In 1971, the Griggs v. Duke Power decision unanimously inscribed “disparate impact” into law, which dictates that certain employment practices that are discriminatory — intentionally or not — and that adversely affect minority groups, should be outlawed. The court explained: “What Congress has commanded is that any tests used must measure the person for the job and not the person in the abstract.” This is a law that seems good on its face, but it creates more problems that in solves.
Necessarily, after “disparate impact,” we needed to find a standard by which to measure someone’s job ability or potential. That measure became the college degree. Once this precedent was established, college attendance became a formality. Today, if one shows up to an interview and says they didn’t attend college, employers wonder what’s wrong with them.
“From 1982 to 2007,” Deseret News reported, “the national average increase [in tuition] at America’s universities was 400 percent.” As college attendance rose, tuition costs and government subsidies rose rapidly. Here is a rundown of attendance statistics in the last decade:
Between 2000 and 2010, the number of 18-24-year-olds went from 27.3 million to 30.7 million, an increase of 12 percent. During that time, the percentage of 18-24-year-olds enrolled in college rose from 35 percent in 2000 to 41 percent in 2010. In addition to enrollment in accredited 2-year colleges, 4-year colleges, and universities, about 539,000 students attended non-degree-granting, Title IV eligible, postsecondary institutions in fall 2009.

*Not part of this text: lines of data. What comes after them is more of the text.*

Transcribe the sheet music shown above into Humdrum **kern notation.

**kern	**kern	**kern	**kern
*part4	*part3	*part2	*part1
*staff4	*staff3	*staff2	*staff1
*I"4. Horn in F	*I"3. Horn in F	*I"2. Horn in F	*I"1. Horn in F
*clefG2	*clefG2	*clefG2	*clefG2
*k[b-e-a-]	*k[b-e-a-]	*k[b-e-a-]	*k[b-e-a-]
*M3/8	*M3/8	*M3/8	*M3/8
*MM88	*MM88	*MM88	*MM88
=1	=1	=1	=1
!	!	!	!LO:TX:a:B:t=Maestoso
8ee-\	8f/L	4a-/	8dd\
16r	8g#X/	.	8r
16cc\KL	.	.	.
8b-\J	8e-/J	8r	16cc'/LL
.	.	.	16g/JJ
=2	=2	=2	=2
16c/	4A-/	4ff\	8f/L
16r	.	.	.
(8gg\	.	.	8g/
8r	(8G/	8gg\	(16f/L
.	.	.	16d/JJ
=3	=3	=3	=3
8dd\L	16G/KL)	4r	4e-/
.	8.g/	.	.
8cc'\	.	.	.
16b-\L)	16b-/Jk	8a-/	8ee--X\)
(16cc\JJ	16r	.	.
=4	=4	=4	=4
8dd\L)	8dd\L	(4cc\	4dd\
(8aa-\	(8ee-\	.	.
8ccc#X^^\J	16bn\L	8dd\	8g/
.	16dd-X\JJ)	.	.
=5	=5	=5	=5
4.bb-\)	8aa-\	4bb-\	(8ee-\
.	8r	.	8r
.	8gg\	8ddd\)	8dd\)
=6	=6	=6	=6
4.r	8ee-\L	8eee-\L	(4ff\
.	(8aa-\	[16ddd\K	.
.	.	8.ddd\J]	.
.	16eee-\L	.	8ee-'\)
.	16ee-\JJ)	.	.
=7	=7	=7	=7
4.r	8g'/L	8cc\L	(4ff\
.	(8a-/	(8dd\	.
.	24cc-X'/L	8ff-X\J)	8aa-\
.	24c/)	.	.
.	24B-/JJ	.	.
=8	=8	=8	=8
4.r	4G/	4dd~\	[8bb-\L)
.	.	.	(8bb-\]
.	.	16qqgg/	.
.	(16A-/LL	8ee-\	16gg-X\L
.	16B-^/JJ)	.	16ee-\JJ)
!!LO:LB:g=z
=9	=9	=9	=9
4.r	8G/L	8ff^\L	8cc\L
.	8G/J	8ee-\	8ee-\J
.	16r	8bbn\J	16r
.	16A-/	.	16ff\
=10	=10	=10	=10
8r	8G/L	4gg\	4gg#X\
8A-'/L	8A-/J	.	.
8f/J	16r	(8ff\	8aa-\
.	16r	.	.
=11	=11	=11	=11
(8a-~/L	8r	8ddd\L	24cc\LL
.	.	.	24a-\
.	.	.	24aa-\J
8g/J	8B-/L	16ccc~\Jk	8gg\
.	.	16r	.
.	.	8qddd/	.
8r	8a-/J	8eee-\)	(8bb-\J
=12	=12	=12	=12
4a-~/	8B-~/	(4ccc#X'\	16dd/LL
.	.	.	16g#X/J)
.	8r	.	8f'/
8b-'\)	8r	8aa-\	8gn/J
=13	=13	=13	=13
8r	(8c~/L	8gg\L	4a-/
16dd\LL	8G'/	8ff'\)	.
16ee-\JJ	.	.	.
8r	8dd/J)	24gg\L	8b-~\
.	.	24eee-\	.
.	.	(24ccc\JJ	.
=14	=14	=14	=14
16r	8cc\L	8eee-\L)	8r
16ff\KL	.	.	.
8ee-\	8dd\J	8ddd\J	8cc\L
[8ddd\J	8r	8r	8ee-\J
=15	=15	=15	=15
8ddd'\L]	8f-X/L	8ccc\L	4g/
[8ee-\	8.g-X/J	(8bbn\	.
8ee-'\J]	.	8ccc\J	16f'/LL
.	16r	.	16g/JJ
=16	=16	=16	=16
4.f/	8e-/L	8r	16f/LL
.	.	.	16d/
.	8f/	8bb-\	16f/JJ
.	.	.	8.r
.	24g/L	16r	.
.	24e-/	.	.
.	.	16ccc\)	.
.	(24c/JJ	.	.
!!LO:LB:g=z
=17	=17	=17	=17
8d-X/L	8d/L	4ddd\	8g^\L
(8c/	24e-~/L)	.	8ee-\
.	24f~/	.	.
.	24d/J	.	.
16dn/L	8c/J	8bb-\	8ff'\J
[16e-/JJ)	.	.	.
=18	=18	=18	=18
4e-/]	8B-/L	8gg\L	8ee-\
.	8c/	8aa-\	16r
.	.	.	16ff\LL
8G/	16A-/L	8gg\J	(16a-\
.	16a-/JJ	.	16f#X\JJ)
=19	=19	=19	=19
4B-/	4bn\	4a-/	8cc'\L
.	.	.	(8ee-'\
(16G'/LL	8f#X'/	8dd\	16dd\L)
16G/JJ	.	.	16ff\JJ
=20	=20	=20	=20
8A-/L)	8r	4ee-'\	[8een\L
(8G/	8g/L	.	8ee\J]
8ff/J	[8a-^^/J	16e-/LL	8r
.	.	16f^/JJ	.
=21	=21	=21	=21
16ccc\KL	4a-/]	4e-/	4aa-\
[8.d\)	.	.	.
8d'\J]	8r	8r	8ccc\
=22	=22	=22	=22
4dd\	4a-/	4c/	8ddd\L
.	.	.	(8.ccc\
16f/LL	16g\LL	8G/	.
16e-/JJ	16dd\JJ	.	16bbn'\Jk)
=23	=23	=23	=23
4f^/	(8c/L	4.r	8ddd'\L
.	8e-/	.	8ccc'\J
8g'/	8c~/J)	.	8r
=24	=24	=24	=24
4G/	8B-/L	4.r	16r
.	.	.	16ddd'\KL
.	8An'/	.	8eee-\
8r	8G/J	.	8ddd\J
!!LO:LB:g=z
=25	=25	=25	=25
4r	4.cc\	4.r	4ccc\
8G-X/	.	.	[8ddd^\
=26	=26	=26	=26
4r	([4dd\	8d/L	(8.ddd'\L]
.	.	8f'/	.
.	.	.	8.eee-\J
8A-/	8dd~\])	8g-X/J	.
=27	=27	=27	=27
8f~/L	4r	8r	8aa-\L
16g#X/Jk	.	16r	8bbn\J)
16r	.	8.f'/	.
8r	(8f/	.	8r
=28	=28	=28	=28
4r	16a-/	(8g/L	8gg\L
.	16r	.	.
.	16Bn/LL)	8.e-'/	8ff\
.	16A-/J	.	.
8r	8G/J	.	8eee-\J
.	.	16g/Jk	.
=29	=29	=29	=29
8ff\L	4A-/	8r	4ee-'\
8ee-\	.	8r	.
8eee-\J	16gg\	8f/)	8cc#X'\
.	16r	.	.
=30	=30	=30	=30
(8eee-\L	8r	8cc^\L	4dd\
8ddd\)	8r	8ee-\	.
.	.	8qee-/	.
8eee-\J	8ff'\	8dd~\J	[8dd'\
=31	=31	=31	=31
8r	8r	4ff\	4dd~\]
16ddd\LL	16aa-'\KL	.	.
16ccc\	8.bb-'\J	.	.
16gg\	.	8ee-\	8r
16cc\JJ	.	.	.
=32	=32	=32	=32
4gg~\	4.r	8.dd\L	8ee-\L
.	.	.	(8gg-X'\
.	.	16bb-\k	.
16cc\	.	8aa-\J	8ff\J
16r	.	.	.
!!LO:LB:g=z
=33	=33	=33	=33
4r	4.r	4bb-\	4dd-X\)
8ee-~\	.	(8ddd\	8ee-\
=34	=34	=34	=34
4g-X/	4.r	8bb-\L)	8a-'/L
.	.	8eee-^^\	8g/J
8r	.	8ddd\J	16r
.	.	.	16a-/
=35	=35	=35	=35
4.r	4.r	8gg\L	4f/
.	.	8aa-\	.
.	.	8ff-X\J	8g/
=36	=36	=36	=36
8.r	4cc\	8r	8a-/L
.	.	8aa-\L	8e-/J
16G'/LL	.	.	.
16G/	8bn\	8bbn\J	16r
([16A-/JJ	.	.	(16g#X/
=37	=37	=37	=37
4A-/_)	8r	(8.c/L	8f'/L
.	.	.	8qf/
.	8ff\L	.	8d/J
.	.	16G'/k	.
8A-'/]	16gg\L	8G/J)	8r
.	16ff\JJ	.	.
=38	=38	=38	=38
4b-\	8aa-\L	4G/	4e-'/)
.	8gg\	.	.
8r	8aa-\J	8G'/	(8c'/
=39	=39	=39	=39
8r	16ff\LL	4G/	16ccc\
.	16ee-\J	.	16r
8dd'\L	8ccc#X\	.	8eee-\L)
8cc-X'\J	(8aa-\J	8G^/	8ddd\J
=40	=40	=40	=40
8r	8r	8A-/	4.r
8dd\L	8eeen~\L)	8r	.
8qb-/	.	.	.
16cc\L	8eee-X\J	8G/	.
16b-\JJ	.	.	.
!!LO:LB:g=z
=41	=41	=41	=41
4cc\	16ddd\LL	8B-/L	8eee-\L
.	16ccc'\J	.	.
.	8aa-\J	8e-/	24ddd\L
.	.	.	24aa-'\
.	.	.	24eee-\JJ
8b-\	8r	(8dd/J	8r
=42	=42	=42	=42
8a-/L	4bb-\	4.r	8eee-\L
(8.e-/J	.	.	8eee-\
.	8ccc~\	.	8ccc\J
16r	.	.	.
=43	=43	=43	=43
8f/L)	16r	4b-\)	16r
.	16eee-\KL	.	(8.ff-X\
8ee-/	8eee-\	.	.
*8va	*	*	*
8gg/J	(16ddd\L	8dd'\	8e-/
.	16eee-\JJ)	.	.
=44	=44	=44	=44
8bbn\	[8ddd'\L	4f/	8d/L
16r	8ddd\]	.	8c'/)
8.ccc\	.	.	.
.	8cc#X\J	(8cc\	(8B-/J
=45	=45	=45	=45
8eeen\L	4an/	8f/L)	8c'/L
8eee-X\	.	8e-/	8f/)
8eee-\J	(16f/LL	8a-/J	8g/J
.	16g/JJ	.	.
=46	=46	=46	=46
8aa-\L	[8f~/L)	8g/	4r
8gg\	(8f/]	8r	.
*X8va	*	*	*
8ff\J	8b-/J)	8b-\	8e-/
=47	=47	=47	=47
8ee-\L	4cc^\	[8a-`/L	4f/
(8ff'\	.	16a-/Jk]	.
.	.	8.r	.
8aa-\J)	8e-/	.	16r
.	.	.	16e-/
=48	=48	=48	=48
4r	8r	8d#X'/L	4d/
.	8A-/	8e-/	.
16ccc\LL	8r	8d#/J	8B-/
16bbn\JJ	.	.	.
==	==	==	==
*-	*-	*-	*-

Compare the numbers: 1,427,000 16-24-year-olds enrolled in college 1970, 12,587,000 18-24-year-olds in 2010—and neither of these statistics tells us about graduation rates for those pursuing a bachelor’s degree and attaining it within six years of starting. As of 2011, that rate is 59 percent.
While higher education has ballooned, so have the problems; inefficiency, administration, and health insurance are cited in the Deseret News report as three contributing factors to high cost.
All three of these, however, are tied primarily to bureaucratic involvement.
The Fed, which now stands in as the higher education’s main creditor, doles out artificially low-interest loans to millions of young adults. Young people are now working for low wages for less hours, as Obamacare looms, to pay off the accrued college debt that may or may not have resulted in a degree.
If they were successful in graduating, nine times out of ten it’s just seen by potential employers as another degree.
The actual knowledge or skills acquired is also illusive. A study from the Collegiate Learning Assessment found that “45 percent of students tested after their second year in college showed no improvement in their development of ‘higher-order cognitive skills.’”
College is about learning; if that’s not happening then it seems that higher education is just another casualty of the welfare state, where people become beholden to government sponsored programs and use them simply because they can or are told to–not because it is in their best interest.
As government increases in size, the quality of government decreases, particularly in areas like efficiency, administration, health care—as we’ve seen firsthand with Obamacare—and our overall freedom.
And all the while, costs increase.
The more government has become involved in education, the more it’s led to this particularly odious form of debt bondage — putting the squeeze on Millennials more than ever.